When I said pics I meant : sail panels photos.


----------



## jbholsters (Jun 17, 2009)




----------



## jbholsters (Jun 17, 2009)

need to bust out the slr to get a good pic from seat with doors closed


----------



## jbholsters (Jun 17, 2009)

If I were to run a tweet it would fit in the a pillar and be right up against the L3. I can sink it in the pillar fairly deep and build a small waveguide from tweet to face of pillar and wrap pillar in grill cloth to match the headliner (if i can find really light grey cloth) I might wire up another alpine amp since i have the rear seats out for something else just to try it. But i'm running out of room back there!


----------



## robtr8 (Dec 6, 2011)

I auditioned a set of Monitor Audio GX100's recently and came away very impressed. Not enough to trade in my Linn's but close. It got me to thinking about the AMT's and what they might add to my L3SE's. I'd need to add them to the L3SE's channel with a passive HP filter, say around 10KHz? Any suggestions on a stand alone HP filter?


----------



## thehatedguy (May 4, 2007)

Get the little Dayton AMTs or the Airborne RT20021s- same thing and just do a simple 2nd order filter on it.


----------



## 14642 (May 19, 2008)

Why can't you guys buy real products from the companies who develop this stuff and bring it to market? Why is it necessary to support the sellers who buy this stuff from factory workers who carry them out in their pockets and pass them to resellers for a dollar who then sell online with no warranty, no service, no nothing? 

I'm not suggesting that every car audio or home audio company really develops products--many are simply shopping for off the shelf stuff, but what makes you think that what you're going to get shopping on Hong Kong eBay or Alibaba is real and not just a BS knock off of a previous knock-off of something that someone actually invented?


----------



## robtr8 (Dec 6, 2011)

Andy Wehmeyer said:


> Why can't you guys buy real products from the companies who develop this stuff and bring it to market? Why is it necessary to support the sellers who buy this stuff from factory workers who carry them out in their pockets and pass them to resellers for a dollar who then sell online with no warranty, no service, no nothing?
> 
> I'm not suggesting that every car audio or home audio company really develops products--many are simply shopping for off the shelf stuff, but what makes you think that what you're going to get shopping on Hong Kong eBay or Alibaba is real and not just a BS knock off of a previous knock-off of something that someone actually invented?

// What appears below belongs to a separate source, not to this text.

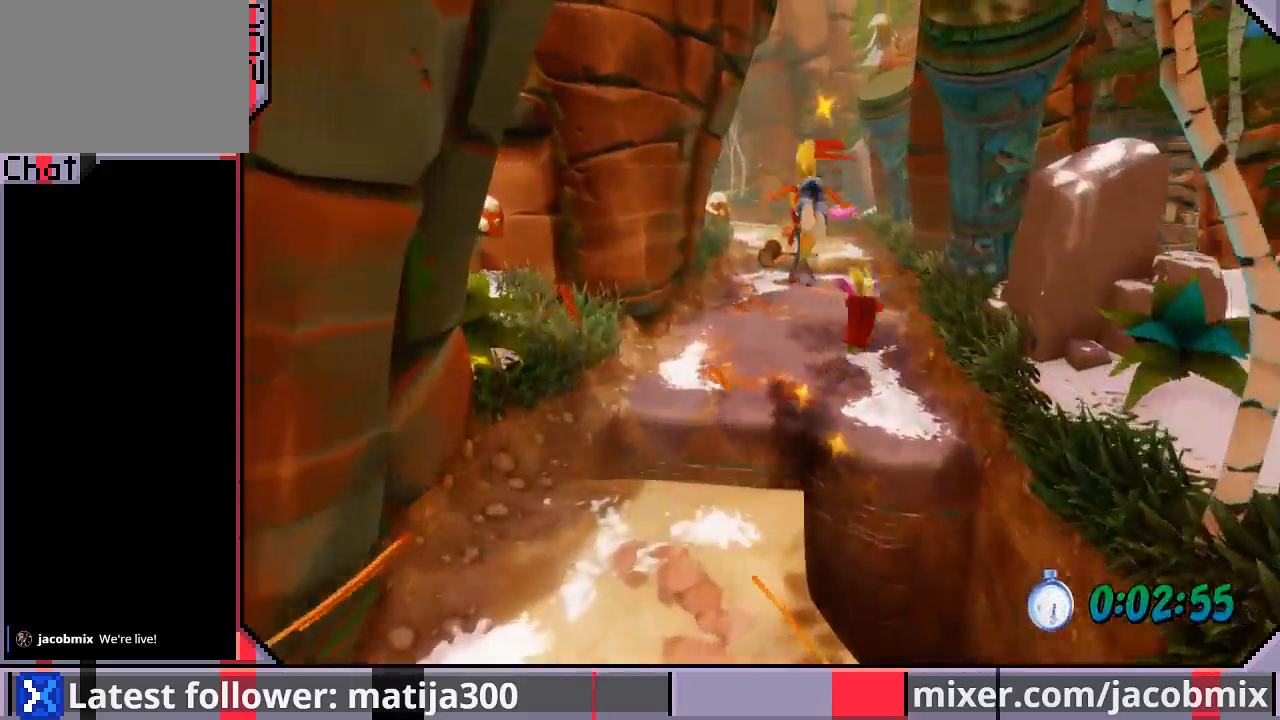
{"dt_ms": 1000, "buttons": ["DPAD_UP"], "left_stick": "center", "right_stick": "center"}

So educate me. Isn't Dayton an OK manufacturer? Or were you referring to the Airborne's? Who sells a legit small AMT that would play well with the L3SE? I assume PPI's AMT are only available in their 3-way set. Anything forthcoming Mr new driver designer?

Don't get me wrong, I love my HAT's. I just feel like there's something missing in them that I heard in the Monitors.


----------



## 14642 (May 19, 2008)

OF course Dayton is an OK manufacturer. I was referring to the hundreds of links I see here on DIYmobileaudio to Alibaba and all kinds of eBay sites where people are selling knock-offs and raw drivers from other kits. 

All I'm saying is that when you choose to buy from those sellers, you undermine a part of the industry that's trying to make better stuff. I know it's difficult to sort the real from the off-the-shelf. I was shocked to see so many companies at CES pitching exactly the same products from second rate suppliers. Much of it was exactly the same. The REAL brands and manufacturers aren't doing this.


----------



## rton20s (Feb 14, 2011)

Andy Wehmeyer said:


> I was shocked to see so many companies at CES pitching exactly the same products from second rate suppliers. Much of it was exactly the same. The REAL brands and manufacturers aren't doing this.


Oh, how I wish you would call them out. I know it isn't "professional," but man the epic thread that would create!


----------



## robtr8 (Dec 6, 2011)

rton20s said:


> Oh, how I wish you would call them out. I know it isn't "professional," but man the epic thread that would create!


Where's the damn "Like" button when you need it!!


----------



## rton20s (Feb 14, 2011)

And isn't Audiofrog doing the same thing? I found these on Alibaba! 

5in Hot Sell Outdoor Waterproof Frog Audio Speaker FYS100, View audio speaker, FOYIN Product Details from Tongxiang Fengying Electronics Co., Ltd. on Alibaba.com

New arrival remote cotrol frog mini hifi portable speaker, View mini hifi portable speaker, ABROOK/OEM Product Details from Shenzhen Abrook Technology Ltd. on Alibaba.com


----------



## pjc (May 3, 2009)

Has anyone bought a set of these. I want to buy them but they are back ordered. PM me please if anyone us willing to sell a set.


----------



## cajunner (Apr 13, 2007)

has anyone tried using an AMT in a compression horn?

I know you'd have to do something with the geometry but just say, 2:1 or something, neck down the AMT by putting it in an old Foster metal horn, and seeing how the two acoustic levers work together...

I would think the way they make ribbon horns, that the AMT diaphragm could handle the increase in air mass/load, and it would be a linear wave front, no need for phase plug?

just something that might be cool, maybe set the AMT Mini 8 into the back of the GTi EOS plates, for a little wave-guide goodness...


----------